Monday, February 4, 2013

A Letter to Danny - February 4, 2013

Oh Honey.  This sucks so bad.

I was just getting to the point where I could breathe again after losing you and now it starts all over with Daren. 

I need you to help me with this one Honey.  I know, people have been losing loved ones for as long as there've been loved ones and I am just one of the grains of sand; a tiny piece of matter in the scheme of things.  But knowing I'm not alone in all the breaking hearts of time doesn't make the pain less. 

It does make me feel better to know you and Daren are together.  Rainee said she dreamed the other night that you and he were sitting in a cafe drinking coffee.  She saw you bent over the table with your hands around your cup and Daren sitting with his legs crossed drinking his.  You both looked so happy; laughing and talking. 

I will think of you both that way.  I will embedd that picture into my mind.
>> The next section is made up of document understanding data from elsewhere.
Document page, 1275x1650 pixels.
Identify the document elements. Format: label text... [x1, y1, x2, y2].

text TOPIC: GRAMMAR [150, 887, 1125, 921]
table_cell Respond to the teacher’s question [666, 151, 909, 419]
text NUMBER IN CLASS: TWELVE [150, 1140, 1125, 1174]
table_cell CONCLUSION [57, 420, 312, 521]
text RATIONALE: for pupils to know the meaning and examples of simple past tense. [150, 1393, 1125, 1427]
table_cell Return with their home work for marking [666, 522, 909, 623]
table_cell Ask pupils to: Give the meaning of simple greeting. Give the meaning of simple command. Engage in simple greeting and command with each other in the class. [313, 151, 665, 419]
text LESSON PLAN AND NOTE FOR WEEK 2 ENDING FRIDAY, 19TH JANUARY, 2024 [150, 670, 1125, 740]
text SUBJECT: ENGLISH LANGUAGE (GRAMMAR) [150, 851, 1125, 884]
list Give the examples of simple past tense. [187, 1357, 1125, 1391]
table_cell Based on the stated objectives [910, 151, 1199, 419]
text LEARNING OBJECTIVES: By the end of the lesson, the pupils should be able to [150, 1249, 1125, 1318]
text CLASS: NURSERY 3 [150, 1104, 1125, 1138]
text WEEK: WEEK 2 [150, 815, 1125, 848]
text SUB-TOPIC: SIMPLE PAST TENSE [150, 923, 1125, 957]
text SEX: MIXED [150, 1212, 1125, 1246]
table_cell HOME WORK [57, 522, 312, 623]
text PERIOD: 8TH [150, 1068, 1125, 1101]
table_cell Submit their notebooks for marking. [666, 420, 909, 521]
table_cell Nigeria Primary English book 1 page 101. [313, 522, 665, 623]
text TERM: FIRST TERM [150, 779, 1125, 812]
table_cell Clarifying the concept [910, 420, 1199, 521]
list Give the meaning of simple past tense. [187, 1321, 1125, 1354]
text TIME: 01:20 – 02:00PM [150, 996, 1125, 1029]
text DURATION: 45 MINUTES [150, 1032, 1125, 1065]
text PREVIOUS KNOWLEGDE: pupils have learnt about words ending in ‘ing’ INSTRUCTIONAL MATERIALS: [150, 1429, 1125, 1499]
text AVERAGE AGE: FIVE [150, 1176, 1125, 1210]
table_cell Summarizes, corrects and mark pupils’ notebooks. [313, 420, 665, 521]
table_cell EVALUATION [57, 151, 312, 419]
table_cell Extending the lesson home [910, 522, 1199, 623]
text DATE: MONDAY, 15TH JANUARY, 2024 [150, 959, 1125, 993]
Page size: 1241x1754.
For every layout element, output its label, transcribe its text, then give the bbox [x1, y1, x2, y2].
You know how I hated it when one of our family was by themselves.  At Christmas time, Thanksgiving, Easter, or whenever, it always bothered me if you or one of our children were spending it alone.  It comforts me that you are not alone and that he is not alone.  You have each other and that makes me feel better. 

Now, I am writing letters to you and our son, knowing that as they go off into the universe, you will catch them, read them, and know how much you are loved and missed.

I love you Honey.  I miss you so much.